▶ **SOURCE DOCUMENT**:
True devotion ... an angel stands sentry at St Peter's Basilica at the Vatican.

True devotion ... an angel stands sentry at St Peter's Basilica at the Vatican.Credit: Getty Images

Susan Chenery is fascinated by Rome's churches and religious relics.

In the early morning, the Roman heat rises. The worn old streets are thrown into sharp relief as the sun hits ochre walls and bounces off cobblestones.

It's August and the city is lethargic, exhausted, half asleep; shutters closed, restaurants and cafes shut; emptied of Romans who have decamped for the holidays. The river Tiber runs low and sluggish. As I dodge the scooters, the lovers, the flocks of nuns, the languages of many nations, I am on a mission. A private pilgrimage. I'm looking for relics.

The cult of relics is hard to avoid in Italy. There are alarming reminders of the great and good everywhere: body parts, bones, blood, snippets of cloth, the dismembered mortal remains of the sanctified. Disinterred saints are exhibited in churches all over the country.

I have been close to tears seeing the patched-up tunic of St Francis of Assisi - mainly because his meagre threads would not have come close to keeping the poor chap warm in winter. I've been morbidly fascinated by embalmed saints with funeral masks lying in glass cases. It is said that St John the Baptist must have had at least eight heads to be in all the places that claim it.

▶ **EXERCISE A**:
Reproduce, without any changes, the lines of the listing below, taking the stretch from the line containing "common name: Harris's hawk" through the end of the listing.

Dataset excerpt
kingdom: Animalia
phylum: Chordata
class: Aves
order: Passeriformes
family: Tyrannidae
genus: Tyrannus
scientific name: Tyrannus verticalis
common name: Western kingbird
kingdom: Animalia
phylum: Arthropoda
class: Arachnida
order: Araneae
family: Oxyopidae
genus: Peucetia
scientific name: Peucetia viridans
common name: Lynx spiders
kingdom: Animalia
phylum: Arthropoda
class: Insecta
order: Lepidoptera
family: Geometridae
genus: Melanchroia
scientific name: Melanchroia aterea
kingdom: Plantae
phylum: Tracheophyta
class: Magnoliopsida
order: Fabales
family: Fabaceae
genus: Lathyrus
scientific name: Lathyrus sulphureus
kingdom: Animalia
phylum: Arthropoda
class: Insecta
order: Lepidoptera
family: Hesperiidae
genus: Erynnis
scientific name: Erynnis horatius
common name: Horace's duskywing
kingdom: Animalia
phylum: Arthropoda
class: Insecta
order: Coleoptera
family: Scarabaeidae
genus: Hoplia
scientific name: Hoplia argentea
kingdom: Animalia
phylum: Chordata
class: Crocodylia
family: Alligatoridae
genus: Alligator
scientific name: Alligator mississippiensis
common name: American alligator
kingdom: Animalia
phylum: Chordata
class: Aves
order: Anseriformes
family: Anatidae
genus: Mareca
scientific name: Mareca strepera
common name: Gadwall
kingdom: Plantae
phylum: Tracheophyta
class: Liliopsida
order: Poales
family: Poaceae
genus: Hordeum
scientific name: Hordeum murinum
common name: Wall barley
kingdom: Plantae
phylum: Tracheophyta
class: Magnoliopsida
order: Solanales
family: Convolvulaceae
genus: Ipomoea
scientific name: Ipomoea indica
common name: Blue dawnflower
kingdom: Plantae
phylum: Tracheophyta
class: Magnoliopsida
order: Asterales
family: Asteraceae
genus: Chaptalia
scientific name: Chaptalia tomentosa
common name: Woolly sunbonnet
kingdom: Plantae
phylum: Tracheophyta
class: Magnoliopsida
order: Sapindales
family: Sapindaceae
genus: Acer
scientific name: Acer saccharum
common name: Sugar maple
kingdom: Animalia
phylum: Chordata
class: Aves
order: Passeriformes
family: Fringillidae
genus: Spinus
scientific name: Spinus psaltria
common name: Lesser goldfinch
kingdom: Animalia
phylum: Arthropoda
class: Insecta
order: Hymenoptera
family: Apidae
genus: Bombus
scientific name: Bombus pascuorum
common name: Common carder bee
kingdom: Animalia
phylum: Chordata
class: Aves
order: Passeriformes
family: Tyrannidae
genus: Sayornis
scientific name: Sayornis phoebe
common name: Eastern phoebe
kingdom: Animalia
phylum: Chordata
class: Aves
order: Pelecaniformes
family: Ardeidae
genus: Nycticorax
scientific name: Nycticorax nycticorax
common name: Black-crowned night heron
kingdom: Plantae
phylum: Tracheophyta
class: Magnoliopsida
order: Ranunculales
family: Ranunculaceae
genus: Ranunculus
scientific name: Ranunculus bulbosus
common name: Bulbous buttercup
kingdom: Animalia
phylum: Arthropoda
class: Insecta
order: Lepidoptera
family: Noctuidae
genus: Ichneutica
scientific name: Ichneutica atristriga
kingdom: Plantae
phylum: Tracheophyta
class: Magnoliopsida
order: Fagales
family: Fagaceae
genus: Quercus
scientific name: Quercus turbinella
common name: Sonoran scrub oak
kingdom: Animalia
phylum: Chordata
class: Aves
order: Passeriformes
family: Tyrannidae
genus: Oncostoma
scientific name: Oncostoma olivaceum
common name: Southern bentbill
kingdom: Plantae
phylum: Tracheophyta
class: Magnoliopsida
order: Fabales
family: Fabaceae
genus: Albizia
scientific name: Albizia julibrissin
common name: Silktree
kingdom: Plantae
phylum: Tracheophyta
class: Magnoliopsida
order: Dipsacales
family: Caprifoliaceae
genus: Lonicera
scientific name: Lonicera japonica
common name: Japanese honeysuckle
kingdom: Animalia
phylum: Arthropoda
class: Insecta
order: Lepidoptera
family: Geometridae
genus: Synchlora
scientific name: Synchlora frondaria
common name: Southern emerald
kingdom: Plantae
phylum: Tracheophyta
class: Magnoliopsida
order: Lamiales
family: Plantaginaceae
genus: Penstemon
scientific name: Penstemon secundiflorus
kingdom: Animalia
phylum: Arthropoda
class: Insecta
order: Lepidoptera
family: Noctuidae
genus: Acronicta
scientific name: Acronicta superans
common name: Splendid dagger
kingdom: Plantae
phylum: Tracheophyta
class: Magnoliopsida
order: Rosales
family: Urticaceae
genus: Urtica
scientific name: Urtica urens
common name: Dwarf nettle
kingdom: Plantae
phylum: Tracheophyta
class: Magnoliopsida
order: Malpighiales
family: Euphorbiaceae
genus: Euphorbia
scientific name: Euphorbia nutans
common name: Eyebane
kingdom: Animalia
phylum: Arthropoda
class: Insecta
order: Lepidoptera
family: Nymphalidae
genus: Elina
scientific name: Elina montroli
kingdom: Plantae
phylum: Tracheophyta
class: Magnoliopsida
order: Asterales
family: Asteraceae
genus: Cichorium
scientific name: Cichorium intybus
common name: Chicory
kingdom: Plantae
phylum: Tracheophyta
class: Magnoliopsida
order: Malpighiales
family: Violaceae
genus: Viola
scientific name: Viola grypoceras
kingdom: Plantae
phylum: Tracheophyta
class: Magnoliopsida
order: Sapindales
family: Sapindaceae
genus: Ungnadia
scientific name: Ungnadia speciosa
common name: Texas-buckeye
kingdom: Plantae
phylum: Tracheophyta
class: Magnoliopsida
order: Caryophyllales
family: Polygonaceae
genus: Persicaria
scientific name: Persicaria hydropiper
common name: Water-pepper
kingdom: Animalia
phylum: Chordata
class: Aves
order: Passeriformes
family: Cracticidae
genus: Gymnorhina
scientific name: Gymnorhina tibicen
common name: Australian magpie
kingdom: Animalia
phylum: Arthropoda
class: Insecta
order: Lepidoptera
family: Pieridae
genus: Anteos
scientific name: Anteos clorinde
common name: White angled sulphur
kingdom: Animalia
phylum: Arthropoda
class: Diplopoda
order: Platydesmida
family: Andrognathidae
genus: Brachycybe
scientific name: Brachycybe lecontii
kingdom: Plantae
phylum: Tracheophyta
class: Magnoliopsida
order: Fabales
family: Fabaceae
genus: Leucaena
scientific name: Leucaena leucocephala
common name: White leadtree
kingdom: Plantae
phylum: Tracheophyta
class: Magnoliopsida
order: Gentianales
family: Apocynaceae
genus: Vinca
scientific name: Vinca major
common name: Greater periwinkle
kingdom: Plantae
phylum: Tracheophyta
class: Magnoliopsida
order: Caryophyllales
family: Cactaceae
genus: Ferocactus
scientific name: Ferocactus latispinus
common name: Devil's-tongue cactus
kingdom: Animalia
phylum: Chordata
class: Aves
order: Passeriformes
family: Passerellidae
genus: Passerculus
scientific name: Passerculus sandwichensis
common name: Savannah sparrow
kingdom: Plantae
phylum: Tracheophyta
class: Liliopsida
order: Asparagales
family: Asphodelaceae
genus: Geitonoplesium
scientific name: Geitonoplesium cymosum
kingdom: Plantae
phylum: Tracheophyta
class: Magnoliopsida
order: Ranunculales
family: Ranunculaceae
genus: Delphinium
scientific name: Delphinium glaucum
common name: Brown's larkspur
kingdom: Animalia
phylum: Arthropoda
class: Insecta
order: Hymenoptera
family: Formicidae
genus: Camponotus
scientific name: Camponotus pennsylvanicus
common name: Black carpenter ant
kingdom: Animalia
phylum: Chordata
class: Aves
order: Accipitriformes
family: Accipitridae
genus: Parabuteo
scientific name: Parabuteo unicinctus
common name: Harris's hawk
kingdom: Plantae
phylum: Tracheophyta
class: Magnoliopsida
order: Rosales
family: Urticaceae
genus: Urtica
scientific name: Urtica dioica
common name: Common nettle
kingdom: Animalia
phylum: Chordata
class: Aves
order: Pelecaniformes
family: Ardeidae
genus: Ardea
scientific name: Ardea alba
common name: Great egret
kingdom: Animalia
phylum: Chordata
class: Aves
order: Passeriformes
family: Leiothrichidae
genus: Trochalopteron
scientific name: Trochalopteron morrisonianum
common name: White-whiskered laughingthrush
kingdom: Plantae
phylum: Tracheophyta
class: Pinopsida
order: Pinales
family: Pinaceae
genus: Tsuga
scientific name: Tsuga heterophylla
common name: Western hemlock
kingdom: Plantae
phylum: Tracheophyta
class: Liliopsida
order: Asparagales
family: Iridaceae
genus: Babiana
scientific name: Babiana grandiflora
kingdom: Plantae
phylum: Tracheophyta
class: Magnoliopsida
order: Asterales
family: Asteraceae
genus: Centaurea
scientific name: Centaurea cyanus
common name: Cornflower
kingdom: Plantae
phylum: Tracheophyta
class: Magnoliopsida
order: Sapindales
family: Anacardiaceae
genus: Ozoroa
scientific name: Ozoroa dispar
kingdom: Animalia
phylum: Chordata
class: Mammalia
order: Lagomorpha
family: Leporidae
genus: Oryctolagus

▶ **EXERCISE B**:
In the text on Rome's relics, condense the paragraph beginning "The cult of relics is hard to avoid in Italy" into a single shorter sentence that keeps its main facts.

▶ **FULL SOLUTION A**:
common name: Harris's hawk
kingdom: Plantae
phylum: Tracheophyta
class: Magnoliopsida
order: Rosales
family: Urticaceae
genus: Urtica
scientific name: Urtica dioica
common name: Common nettle
kingdom: Animalia
phylum: Chordata
class: Aves
order: Pelecaniformes
family: Ardeidae
genus: Ardea
scientific name: Ardea alba
common name: Great egret
kingdom: Animalia
phylum: Chordata
class: Aves
order: Passeriformes
family: Leiothrichidae
genus: Trochalopteron
scientific name: Trochalopteron morrisonianum
common name: White-whiskered laughingthrush
kingdom: Plantae
phylum: Tracheophyta
class: Pinopsida
order: Pinales
family: Pinaceae
genus: Tsuga
scientific name: Tsuga heterophylla
common name: Western hemlock
kingdom: Plantae
phylum: Tracheophyta
class: Liliopsida
order: Asparagales
family: Iridaceae
genus: Babiana
scientific name: Babiana grandiflora
kingdom: Plantae
phylum: Tracheophyta
class: Magnoliopsida
order: Asterales
family: Asteraceae
genus: Centaurea
scientific name: Centaurea cyanus
common name: Cornflower
kingdom: Plantae
phylum: Tracheophyta
class: Magnoliopsida
order: Sapindales
family: Anacardiaceae
genus: Ozoroa
scientific name: Ozoroa dispar
kingdom: Animalia
phylum: Chordata
class: Mammalia
order: Lagomorpha
family: Leporidae
genus: Oryctolagus

▶ **FULL SOLUTION B**:
Relics are hard to avoid in Italy: saints' body parts, bones, blood and scraps of cloth serve as reminders everywhere, and disinterred saints are displayed in churches throughout the country.